» **Task statement**
Ignore the pictures in the data below and set down exactly the lines from its first line through the line containing "In the suspension test (Table".

» **Task material**
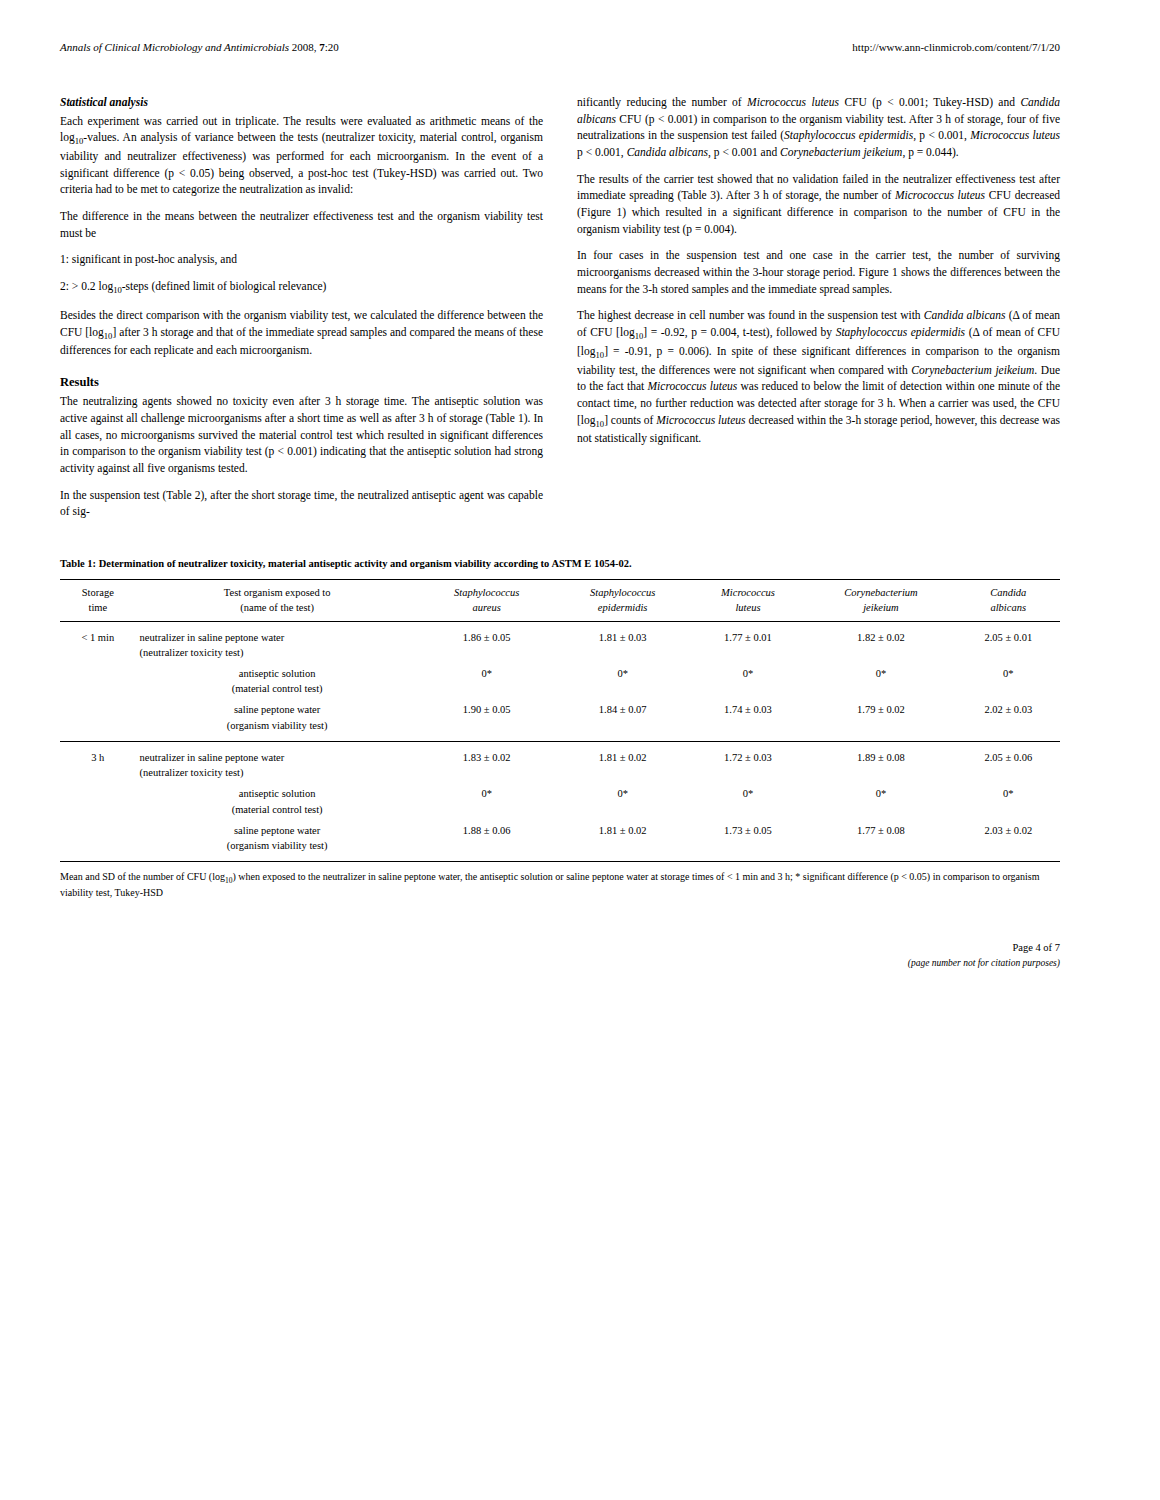Annals of Clinical Microbiology and Antimicrobials 2008, 7:20
http://www.ann-clinmicrob.com/content/7/1/20
Statistical analysis
Each experiment was carried out in triplicate. The results were evaluated as arithmetic means of the log10-values. An analysis of variance between the tests (neutralizer toxicity, material control, organism viability and neutralizer effectiveness) was performed for each microorganism. In the event of a significant difference (p < 0.05) being observed, a post-hoc test (Tukey-HSD) was carried out. Two criteria had to be met to categorize the neutralization as invalid:
The difference in the means between the neutralizer effectiveness test and the organism viability test must be
1: significant in post-hoc analysis, and
2: > 0.2 log10-steps (defined limit of biological relevance)
Besides the direct comparison with the organism viability test, we calculated the difference between the CFU [log10] after 3 h storage and that of the immediate spread samples and compared the means of these differences for each replicate and each microorganism.
Results
The neutralizing agents showed no toxicity even after 3 h storage time. The antiseptic solution was active against all challenge microorganisms after a short time as well as after 3 h of storage (Table 1). In all cases, no microorganisms survived the material control test which resulted in significant differences in comparison to the organism viability test (p < 0.001) indicating that the antiseptic solution had strong activity against all five organisms tested.
In the suspension test (Table 2), after the short storage time, the neutralized antiseptic agent was capable of sig-
nificantly reducing the number of Micrococcus luteus CFU (p < 0.001; Tukey-HSD) and Candida albicans CFU (p < 0.001) in comparison to the organism viability test. After 3 h of storage, four of five neutralizations in the suspension test failed (Staphylococcus epidermidis, p < 0.001, Micrococcus luteus p < 0.001, Candida albicans, p < 0.001 and Corynebacterium jeikeium, p = 0.044).
The results of the carrier test showed that no validation failed in the neutralizer effectiveness test after immediate spreading (Table 3). After 3 h of storage, the number of Micrococcus luteus CFU decreased (Figure 1) which resulted in a significant difference in comparison to the number of CFU in the organism viability test (p = 0.004).
In four cases in the suspension test and one case in the carrier test, the number of surviving microorganisms decreased within the 3-hour storage period. Figure 1 shows the differences between the means for the 3-h stored samples and the immediate spread samples.
The highest decrease in cell number was found in the suspension test with Candida albicans (Δ of mean of CFU [log10] = -0.92, p = 0.004, t-test), followed by Staphylococcus epidermidis (Δ of mean of CFU [log10] = -0.91, p = 0.006). In spite of these significant differences in comparison to the organism viability test, the differences were not significant when compared with Corynebacterium jeikeium. Due to the fact that Micrococcus luteus was reduced to below the limit of detection within one minute of the contact time, no further reduction was detected after storage for 3 h. When a carrier was used, the CFU [log10] counts of Micrococcus luteus decreased within the 3-h storage period, however, this decrease was not statistically significant.
Table 1: Determination of neutralizer toxicity, material antiseptic activity and organism viability according to ASTM E 1054-02.
| Storage time | Test organism exposed to (name of the test) | Staphylococcus aureus | Staphylococcus epidermidis | Micrococcus luteus | Corynebacterium jeikeium | Candida albicans |
| --- | --- | --- | --- | --- | --- | --- |
| < 1 min | neutralizer in saline peptone water (neutralizer toxicity test) | 1.86 ± 0.05 | 1.81 ± 0.03 | 1.77 ± 0.01 | 1.82 ± 0.02 | 2.05 ± 0.01 |
| | antiseptic solution (material control test) | 0* | 0* | 0* | 0* | 0* |
| | saline peptone water (organism viability test) | 1.90 ± 0.05 | 1.84 ± 0.07 | 1.74 ± 0.03 | 1.79 ± 0.02 | 2.02 ± 0.03 |
| 3 h | neutralizer in saline peptone water (neutralizer toxicity test) | 1.83 ± 0.02 | 1.81 ± 0.02 | 1.72 ± 0.03 | 1.89 ± 0.08 | 2.05 ± 0.06 |
| | antiseptic solution (material control test) | 0* | 0* | 0* | 0* | 0* |
| | saline peptone water (organism viability test) | 1.88 ± 0.06 | 1.81 ± 0.02 | 1.73 ± 0.05 | 1.77 ± 0.08 | 2.03 ± 0.02 |
Mean and SD of the number of CFU (log10) when exposed to the neutralizer in saline peptone water, the antiseptic solution or saline peptone water at storage times of < 1 min and 3 h; * significant difference (p < 0.05) in comparison to organism viability test, Tukey-HSD
Page 4 of 7
(page number not for citation purposes)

» **Response box**
Annals of Clinical Microbiology and Antimicrobials 2008, 7:20
http://www.ann-clinmicrob.com/content/7/1/20
Statistical analysis
Each experiment was carried out in triplicate. The results were evaluated as arithmetic means of the log10-values. An analysis of variance between the tests (neutralizer toxicity, material control, organism viability and neutralizer effectiveness) was performed for each microorganism. In the event of a significant difference (p < 0.05) being observed, a post-hoc test (Tukey-HSD) was carried out. Two criteria had to be met to categorize the neutralization as invalid:
The difference in the means between the neutralizer effectiveness test and the organism viability test must be
1: significant in post-hoc analysis, and
2: > 0.2 log10-steps (defined limit of biological relevance)
Besides the direct comparison with the organism viability test, we calculated the difference between the CFU [log10] after 3 h storage and that of the immediate spread samples and compared the means of these differences for each replicate and each microorganism.
Results
The neutralizing agents showed no toxicity even after 3 h storage time. The antiseptic solution was active against all challenge microorganisms after a short time as well as after 3 h of storage (Table 1). In all cases, no microorganisms survived the material control test which resulted in significant differences in comparison to the organism viability test (p < 0.001) indicating that the antiseptic solution had strong activity against all five organisms tested.
In the suspension test (Table 2), after the short storage time, the neutralized antiseptic agent was capable of sig-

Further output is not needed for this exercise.